Soon to be released is the IiVS (integrated image viewing station) 320. The workstation, which will be list-priced at $50,000 or less, is based on an SGI 320 computer, and can be upgraded to an SGI 540. The system will allow the operator to control the way images and data can be displayed. For example, several 2-D slices may be displayed along two sides of a 3-D rendering. The system is designed to support high-frame-rate cine images, even virtual endoscopy, while showing 2-D or 3-D views to provide positioning data that help orient the operator.
This 3-D reconstruction, acquired using the Somatom Plus 4 CT scanner, shows identifiable details of the coronary arteries (Siemens Medical Systems).
From the Stanford University 3-D Medical Imaging Laboratory (Stanford, CA), Geoffrey D. Rubin, MD, assistant professor of radiology and codirector of the lab, sees the future from a different perspective. Surrounded by supercomputers from SGI and Sun Microsystems, Rubin and his staff focus on the development of alternative means for volumetric analysis, including visualization and quantitation, of which 3-D and 4-D are subsets. The goal is to find more efficient and effective methods for evaluating imaging data—particularly CT and MRI data.
One approach is the "virtual cockpit" for flying through body structures. In this system, virtual cameras are arranged to capture images with a 180-degree field of view. The method has allowed display of the human colon, airways in the lung, and the aorta—each free of the geometric artifacts that otherwise commonly occur in wide-angle virtual endoscopy renderings.

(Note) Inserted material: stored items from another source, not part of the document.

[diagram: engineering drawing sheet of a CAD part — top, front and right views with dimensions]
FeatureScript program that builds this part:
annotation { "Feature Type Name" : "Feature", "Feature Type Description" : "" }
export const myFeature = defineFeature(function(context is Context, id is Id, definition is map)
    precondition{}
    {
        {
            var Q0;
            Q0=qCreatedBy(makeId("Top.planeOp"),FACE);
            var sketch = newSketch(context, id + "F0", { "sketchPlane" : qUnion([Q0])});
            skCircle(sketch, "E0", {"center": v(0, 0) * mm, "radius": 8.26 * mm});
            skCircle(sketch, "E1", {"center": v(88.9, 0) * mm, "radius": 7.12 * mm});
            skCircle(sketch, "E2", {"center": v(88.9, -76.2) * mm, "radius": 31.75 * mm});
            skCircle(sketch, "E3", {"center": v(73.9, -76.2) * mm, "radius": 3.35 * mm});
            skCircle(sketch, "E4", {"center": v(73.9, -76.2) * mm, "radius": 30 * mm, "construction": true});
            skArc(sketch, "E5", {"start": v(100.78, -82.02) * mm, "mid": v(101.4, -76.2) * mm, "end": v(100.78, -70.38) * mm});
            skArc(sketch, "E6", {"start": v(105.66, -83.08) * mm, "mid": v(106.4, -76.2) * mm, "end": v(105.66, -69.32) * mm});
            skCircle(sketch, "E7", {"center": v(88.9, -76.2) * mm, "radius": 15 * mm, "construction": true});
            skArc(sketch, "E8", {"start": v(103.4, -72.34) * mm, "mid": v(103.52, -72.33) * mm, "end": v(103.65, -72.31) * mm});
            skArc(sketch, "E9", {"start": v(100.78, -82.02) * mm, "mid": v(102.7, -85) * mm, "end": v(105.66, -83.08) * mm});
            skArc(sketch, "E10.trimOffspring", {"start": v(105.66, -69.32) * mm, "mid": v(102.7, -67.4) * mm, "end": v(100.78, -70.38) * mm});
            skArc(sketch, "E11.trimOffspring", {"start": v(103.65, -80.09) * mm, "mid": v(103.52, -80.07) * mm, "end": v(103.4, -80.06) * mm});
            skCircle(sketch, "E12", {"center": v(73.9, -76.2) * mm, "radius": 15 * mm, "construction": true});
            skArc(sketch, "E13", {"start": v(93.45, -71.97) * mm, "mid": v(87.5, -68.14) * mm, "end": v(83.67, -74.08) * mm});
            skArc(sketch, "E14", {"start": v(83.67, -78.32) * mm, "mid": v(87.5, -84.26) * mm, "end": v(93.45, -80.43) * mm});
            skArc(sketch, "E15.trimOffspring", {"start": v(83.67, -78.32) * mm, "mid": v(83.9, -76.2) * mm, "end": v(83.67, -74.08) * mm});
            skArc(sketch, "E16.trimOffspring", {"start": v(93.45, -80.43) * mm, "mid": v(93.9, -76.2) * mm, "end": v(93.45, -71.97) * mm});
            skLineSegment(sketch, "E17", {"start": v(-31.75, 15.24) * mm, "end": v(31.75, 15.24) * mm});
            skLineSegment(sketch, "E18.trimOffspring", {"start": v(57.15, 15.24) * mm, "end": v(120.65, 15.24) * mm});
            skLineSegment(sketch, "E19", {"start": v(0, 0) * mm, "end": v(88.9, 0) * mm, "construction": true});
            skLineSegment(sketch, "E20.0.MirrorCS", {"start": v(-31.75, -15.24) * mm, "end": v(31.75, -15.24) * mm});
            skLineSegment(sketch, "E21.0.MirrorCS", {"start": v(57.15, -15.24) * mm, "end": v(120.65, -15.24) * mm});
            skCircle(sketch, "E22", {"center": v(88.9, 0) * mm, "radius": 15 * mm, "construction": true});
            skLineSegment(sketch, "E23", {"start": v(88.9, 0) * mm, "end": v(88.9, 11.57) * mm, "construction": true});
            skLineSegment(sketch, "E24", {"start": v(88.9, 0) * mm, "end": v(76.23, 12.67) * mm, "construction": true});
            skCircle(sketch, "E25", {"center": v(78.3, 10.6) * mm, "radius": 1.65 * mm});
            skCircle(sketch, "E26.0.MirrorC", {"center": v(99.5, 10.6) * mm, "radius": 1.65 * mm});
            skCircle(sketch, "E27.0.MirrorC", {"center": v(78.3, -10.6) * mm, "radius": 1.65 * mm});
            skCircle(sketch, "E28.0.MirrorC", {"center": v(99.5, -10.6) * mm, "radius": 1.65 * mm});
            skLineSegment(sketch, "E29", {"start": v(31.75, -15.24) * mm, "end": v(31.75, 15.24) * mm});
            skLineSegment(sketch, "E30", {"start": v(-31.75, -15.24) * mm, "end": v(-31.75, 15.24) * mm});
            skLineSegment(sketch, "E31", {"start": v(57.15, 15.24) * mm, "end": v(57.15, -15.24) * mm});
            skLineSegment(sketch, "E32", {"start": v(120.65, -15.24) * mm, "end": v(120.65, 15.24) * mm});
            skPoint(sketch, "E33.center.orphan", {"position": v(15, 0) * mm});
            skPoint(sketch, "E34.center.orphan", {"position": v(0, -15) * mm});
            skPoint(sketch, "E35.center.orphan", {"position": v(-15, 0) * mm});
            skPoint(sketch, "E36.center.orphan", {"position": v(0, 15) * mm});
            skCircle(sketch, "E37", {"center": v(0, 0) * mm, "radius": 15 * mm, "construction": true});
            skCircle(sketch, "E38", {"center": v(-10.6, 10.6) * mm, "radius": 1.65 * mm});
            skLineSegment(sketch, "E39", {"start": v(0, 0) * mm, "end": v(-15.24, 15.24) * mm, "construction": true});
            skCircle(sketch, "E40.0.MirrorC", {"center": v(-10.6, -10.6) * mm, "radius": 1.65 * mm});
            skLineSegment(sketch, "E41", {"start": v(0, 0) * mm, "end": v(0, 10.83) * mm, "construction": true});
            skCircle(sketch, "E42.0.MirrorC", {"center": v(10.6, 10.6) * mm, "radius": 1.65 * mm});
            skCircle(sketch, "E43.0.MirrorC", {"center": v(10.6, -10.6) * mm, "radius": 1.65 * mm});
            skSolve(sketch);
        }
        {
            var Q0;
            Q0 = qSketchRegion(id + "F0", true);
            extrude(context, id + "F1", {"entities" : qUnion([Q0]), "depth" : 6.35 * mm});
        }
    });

NEW SOLUTIONS TO NEW CHALLENGES
By default, the future of medical visualization is sure to bring the unexpected, as contemporary solutions simply fall short of managing coming tasks. New ways of looking at data are inevitable. One may be flattening out the data, as in slicing the virtual colon down the middle, laying it flat and then flying over, rather than through, it. Another may be getting away from the hallmark of the modern computing age—the mouse interface. Rubin advocates an intuitive interface, such as the one built into the "pixel wall" in the Stanford 3-D lab. This six- by two-foot electronic light box, which he describes as "the alternator of the future," can be programmed to change digital images at the wave of the hand, a spoken word, or the flash from a laser light pen. "We have to be able to navigate and interpret efficiently," he said. "To do this we must have good control of the visualization."
In the end, practical—not technological—concerns are almost certain to win out. More than a decade of 3-D wizardry bears testament to that fact. Only now, when there are definable reasons for applying advanced methods, are practitioners interested in their adoption.